Whatever the decision, the preamble will surely elaborate on the remarks in Court that condemned the excessive volume and complexity of the metric regulatory machinery. Recalling that the Sunderland judgment had complained of this "Byzantine" legislative complexity, Lord Laws felt that such a description was "unfair on the Late Roman Empire"! He even wondered whether the legislation might be considered "void for uncertainty and obscurity". He also denounced the latest regulations - which, with effect from 31 December 2009, terminate the right to use imperial units as 'supplementary indications' - as "disproportionate"; observing that it was enough to make the use of metric units compulsory, without going the length of making the additional use of imperial a criminal offence. 

But for all these encouraging signs of robust open-mindedness, it is deplorable that no reference whatever was made to either of compulsory metrication's two fatal flaws. The reason for these crucial omissions is because they were not mentioned in any of the earlier trials - or anywhere else, for that matter - and the reason for that is because they both relate to practicalities rather than to the law. But they are vital to the case. 

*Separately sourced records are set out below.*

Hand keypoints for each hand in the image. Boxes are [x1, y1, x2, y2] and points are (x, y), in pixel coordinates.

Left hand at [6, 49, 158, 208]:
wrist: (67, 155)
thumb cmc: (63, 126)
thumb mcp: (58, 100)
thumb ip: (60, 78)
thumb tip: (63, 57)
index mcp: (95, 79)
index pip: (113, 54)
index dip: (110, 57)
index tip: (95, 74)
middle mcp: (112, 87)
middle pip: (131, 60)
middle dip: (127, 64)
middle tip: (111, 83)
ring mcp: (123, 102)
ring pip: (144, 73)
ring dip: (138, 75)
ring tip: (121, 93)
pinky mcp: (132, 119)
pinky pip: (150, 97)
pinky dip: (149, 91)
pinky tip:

The first 'Big Lie' - peddled unquestioningly by politicians, the DTI and the entire metrication camp, and assumed implicitly throughout last month's hearing - is that "A customer is free to order goods in imperial measures, whereupon the trader simply supplies the metric equivalent". This is "THE GREAT GRAM SCAM". It is not only untrue; it is impossible. For an essential element in any contract is consensus: i.e. an understanding and agreement between the parties as to terms. But that criterion is not met if I do not understand metric measures, nor if we have not agreed terms in metric units. Accordingly, there is no contract and consequently the transaction is unlawful. So the Government is inducing millions of unlawful transactions every day. 
Furthermore, if I ask for a pound of mince, it is extremely unlikely that I will be served with the metric equivalent of 453.59237 grams. If it is not exact it is not the equivalent. I may be sold 454g or anything between 400 and 500g. Under the imperial regime the trader tries to give as close to the requested measure as possible, depending on the nature of the commodity, and always informs the customer ("A bit over, luv, is that alright?"); whereas with metrication it may not even be an approximate equivalent but merely the denomination that is convenient to the supplier - i.e. what suits the metric system. The shopkeeper used to serve the customer: now the roles are reversed. The opportunities for cheating are legion. But the law remains oblivious to such mundane matters. 

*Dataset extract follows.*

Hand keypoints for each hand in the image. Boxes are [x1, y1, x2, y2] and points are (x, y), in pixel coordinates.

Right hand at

The second colossal confidence trick, played by the metric authorities in order to deceive both the public and the judiciary, concerns 'supplementary indications'. We are all supposed to be grateful for this major 'concession', on account of which Lord Laws virtually dismissed the human rights aspects of the Appeal - repeatedly asserting that since traders are free to use imperial as supplementary indications their human rights are not being abused, and that the situation may change again before 1 January 2010 when even to mention the imperial equivalent is due to become a criminal offence. But this is a gigantic hoax. Supplementary indications are no more than the provision of additional information to assist the consumer, which cannot require authorisation. Their use is entirely at the discretion of the supplier and is therefore of no legal significance and no concern to the EU or DTI, who have no right either to grant or withhold permission for their use. It is astounding that throughout the passage of these Statutory Instruments through parliament only nine months ago, nobody pointed out that this particular Emperor has no clothes! 

Assuming the case goes on to the House of Lords (and European Courts), Judges must realize that these are the two reasons why compulsory metrication has not worked and cannot work; that without these confidence tricks a metric monopoly could never be imposed; and that compulsory metrication itself constitutes a violation of human rights in this country. 'The Law and the Lords' - not 'The Flaws and the Frauds'!